⟨

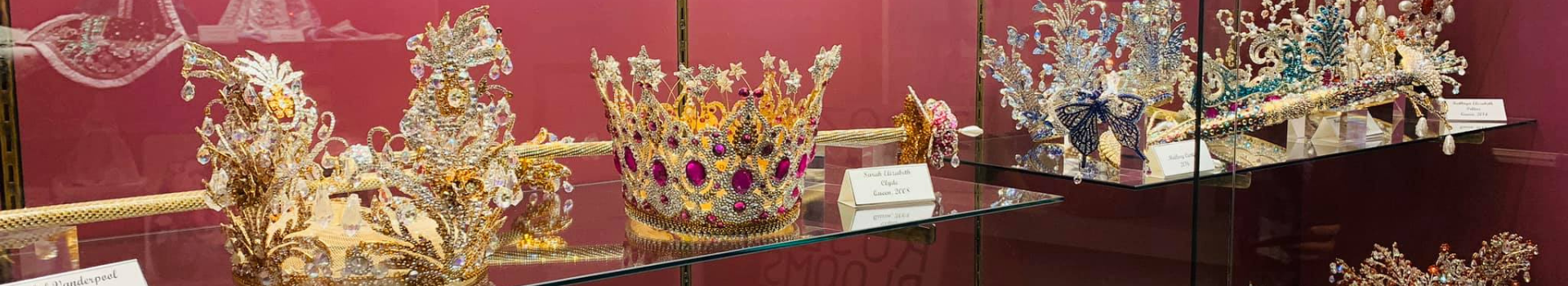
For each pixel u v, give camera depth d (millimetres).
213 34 1172
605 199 1352
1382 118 2047
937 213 1306
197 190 1183
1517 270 1969
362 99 1259
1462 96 2107
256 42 1187
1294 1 1811
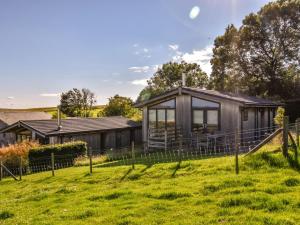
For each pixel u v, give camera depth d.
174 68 67.31
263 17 52.44
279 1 52.50
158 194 11.32
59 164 27.70
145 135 33.25
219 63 57.59
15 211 11.94
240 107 28.44
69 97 80.94
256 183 11.24
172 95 31.33
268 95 52.19
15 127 36.38
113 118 44.72
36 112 59.16
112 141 39.44
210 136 26.38
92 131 36.00
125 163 22.50
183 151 27.17
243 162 13.98
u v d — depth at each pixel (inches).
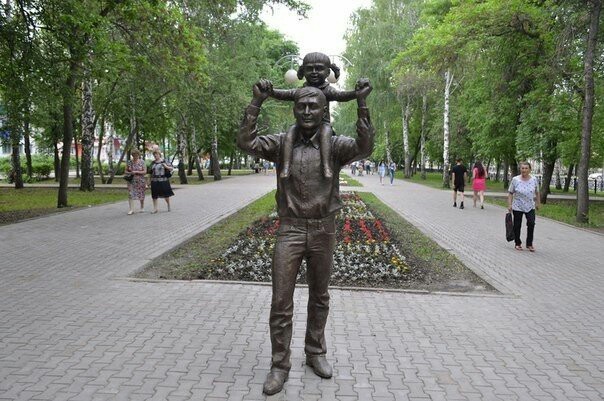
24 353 174.9
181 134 1278.3
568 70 704.4
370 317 221.5
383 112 1566.2
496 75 855.7
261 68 1337.4
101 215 576.4
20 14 513.3
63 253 349.7
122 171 1806.1
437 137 1592.0
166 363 168.2
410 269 308.7
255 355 176.6
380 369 166.9
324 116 152.6
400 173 2437.3
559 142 810.8
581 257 369.7
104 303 235.3
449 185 1210.6
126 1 562.6
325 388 151.9
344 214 560.7
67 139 658.8
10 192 952.9
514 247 409.1
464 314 228.5
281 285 149.9
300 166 149.7
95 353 175.6
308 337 163.2
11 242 392.2
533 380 160.4
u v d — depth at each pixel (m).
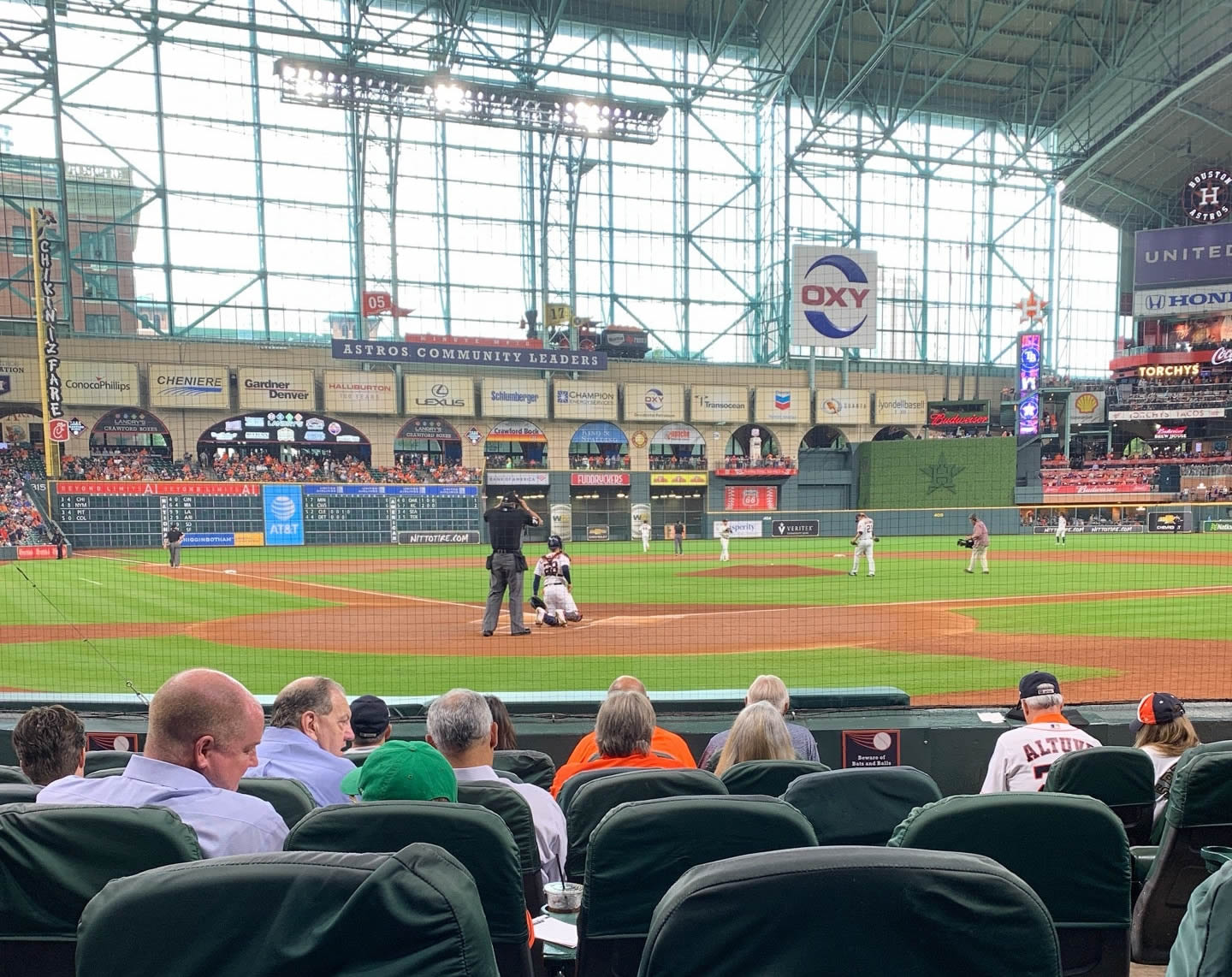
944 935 0.97
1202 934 1.01
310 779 3.17
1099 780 3.27
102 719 5.48
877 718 5.47
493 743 3.99
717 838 1.89
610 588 16.55
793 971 0.96
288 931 0.96
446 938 0.94
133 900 1.00
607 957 1.95
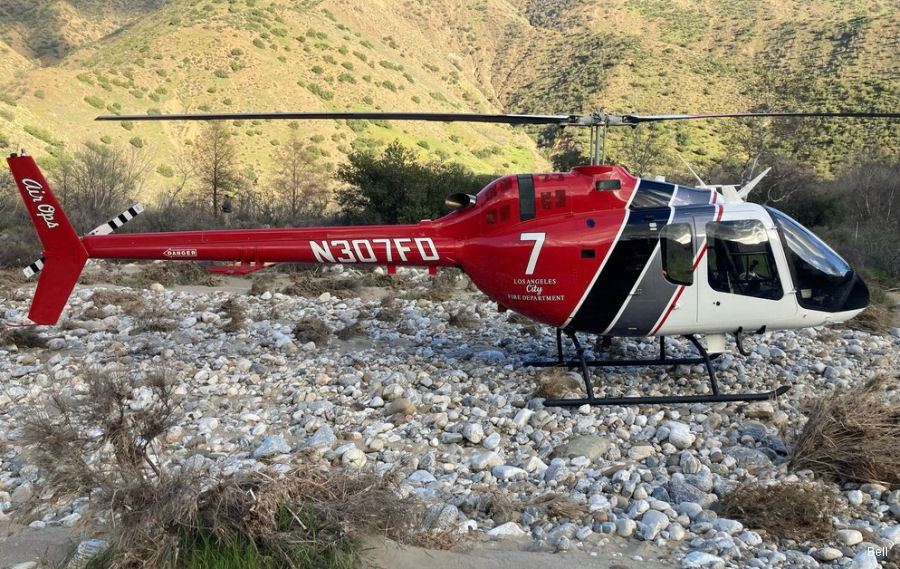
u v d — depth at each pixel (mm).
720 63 114750
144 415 5078
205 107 91062
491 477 6207
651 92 106125
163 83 92562
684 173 35406
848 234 21547
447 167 26719
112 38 120500
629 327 8375
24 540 4934
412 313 13227
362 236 9000
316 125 90188
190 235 9273
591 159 8516
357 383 8945
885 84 78000
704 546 4832
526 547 4953
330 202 38062
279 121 89188
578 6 164000
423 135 100625
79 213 27391
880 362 9609
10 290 15445
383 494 4695
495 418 7582
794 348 10289
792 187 26047
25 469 6344
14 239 20172
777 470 6164
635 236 8109
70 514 5430
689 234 8039
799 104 64000
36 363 10188
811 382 8820
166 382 6594
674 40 134875
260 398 8492
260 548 4227
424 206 24156
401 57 138625
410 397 8211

⟩

Task details => From the material above, reproduce only what runs from the line holding "410 269 308.7" down to the line holding "877 718 5.47", both included, pictures excluded.

Exercise output =>
410 269 308.7
255 355 176.6
380 369 166.9
324 116 152.6
400 173 2437.3
559 142 810.8
581 257 369.7
104 303 235.3
449 185 1210.6
126 1 562.6
325 388 151.9
344 214 560.7
67 139 658.8
10 192 952.9
514 247 409.1
464 314 228.5
281 285 149.9
300 166 149.7
95 353 175.6
308 337 163.2
11 242 392.2
533 380 160.4
u v d — depth at each pixel (m).
944 935 0.97
1202 934 1.01
310 779 3.17
1099 780 3.27
102 719 5.48
877 718 5.47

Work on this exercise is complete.